Copy the listing below line for line, keeping every entry unchanged.
>> Begin
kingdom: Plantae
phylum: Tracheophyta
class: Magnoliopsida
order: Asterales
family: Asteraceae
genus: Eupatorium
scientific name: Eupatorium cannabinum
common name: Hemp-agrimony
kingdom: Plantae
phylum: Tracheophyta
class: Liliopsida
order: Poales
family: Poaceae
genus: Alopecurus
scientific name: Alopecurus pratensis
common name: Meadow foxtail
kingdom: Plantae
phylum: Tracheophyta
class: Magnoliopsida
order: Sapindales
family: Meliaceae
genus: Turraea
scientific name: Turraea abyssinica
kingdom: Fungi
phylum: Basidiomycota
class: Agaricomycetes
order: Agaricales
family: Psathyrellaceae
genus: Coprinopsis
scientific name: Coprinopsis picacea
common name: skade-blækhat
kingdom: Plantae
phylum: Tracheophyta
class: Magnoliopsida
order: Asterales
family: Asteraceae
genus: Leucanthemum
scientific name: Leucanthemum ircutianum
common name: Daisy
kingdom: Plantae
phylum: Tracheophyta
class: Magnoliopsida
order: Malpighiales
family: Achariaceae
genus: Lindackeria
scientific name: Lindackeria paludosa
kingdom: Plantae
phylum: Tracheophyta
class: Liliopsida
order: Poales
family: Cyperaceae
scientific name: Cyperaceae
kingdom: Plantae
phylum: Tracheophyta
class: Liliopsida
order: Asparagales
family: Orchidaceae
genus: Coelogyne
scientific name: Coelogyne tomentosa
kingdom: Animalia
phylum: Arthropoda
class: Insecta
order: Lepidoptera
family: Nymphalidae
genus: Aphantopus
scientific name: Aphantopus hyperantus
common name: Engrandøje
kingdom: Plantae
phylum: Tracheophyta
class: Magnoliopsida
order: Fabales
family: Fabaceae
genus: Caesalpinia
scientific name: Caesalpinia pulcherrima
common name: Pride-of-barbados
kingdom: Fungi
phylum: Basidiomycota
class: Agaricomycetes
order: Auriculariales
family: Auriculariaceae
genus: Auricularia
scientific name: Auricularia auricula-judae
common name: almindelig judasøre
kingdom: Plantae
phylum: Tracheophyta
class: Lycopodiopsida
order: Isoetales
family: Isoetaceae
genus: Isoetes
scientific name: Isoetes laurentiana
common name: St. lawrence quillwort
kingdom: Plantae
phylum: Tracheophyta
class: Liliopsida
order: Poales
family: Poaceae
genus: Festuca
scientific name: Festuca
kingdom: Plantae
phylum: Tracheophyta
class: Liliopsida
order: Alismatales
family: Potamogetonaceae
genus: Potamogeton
>> End
▶ Output for this task
kingdom: Plantae
phylum: Tracheophyta
class: Magnoliopsida
order: Asterales
family: Asteraceae
genus: Eupatorium
scientific name: Eupatorium cannabinum
common name: Hemp-agrimony
kingdom: Plantae
phylum: Tracheophyta
class: Liliopsida
order: Poales
family: Poaceae
genus: Alopecurus
scientific name: Alopecurus pratensis
common name: Meadow foxtail
kingdom: Plantae
phylum: Tracheophyta
class: Magnoliopsida
order: Sapindales
family: Meliaceae
genus: Turraea
scientific name: Turraea abyssinica
kingdom: Fungi
phylum: Basidiomycota
class: Agaricomycetes
order: Agaricales
family: Psathyrellaceae
genus: Coprinopsis
scientific name: Coprinopsis picacea
common name: skade-blækhat
kingdom: Plantae
phylum: Tracheophyta
class: Magnoliopsida
order: Asterales
family: Asteraceae
genus: Leucanthemum
scientific name: Leucanthemum ircutianum
common name: Daisy
kingdom: Plantae
phylum: Tracheophyta
class: Magnoliopsida
order: Malpighiales
family: Achariaceae
genus: Lindackeria
scientific name: Lindackeria paludosa
kingdom: Plantae
phylum: Tracheophyta
class: Liliopsida
order: Poales
family: Cyperaceae
scientific name: Cyperaceae
kingdom: Plantae
phylum: Tracheophyta
class: Liliopsida
order: Asparagales
family: Orchidaceae
genus: Coelogyne
scientific name: Coelogyne tomentosa
kingdom: Animalia
phylum: Arthropoda
class: Insecta
order: Lepidoptera
family: Nymphalidae
genus: Aphantopus
scientific name: Aphantopus hyperantus
common name: Engrandøje
kingdom: Plantae
phylum: Tracheophyta
class: Magnoliopsida
order: Fabales
family: Fabaceae
genus: Caesalpinia
scientific name: Caesalpinia pulcherrima
common name: Pride-of-barbados
kingdom: Fungi
phylum: Basidiomycota
class: Agaricomycetes
order: Auriculariales
family: Auriculariaceae
genus: Auricularia
scientific name: Auricularia auricula-judae
common name: almindelig judasøre
kingdom: Plantae
phylum: Tracheophyta
class: Lycopodiopsida
order: Isoetales
family: Isoetaceae
genus: Isoetes
scientific name: Isoetes laurentiana
common name: St. lawrence quillwort
kingdom: Plantae
phylum: Tracheophyta
class: Liliopsida
order: Poales
family: Poaceae
genus: Festuca
scientific name: Festuca
kingdom: Plantae
phylum: Tracheophyta
class: Liliopsida
order: Alismatales
family: Potamogetonaceae
genus: Potamogeton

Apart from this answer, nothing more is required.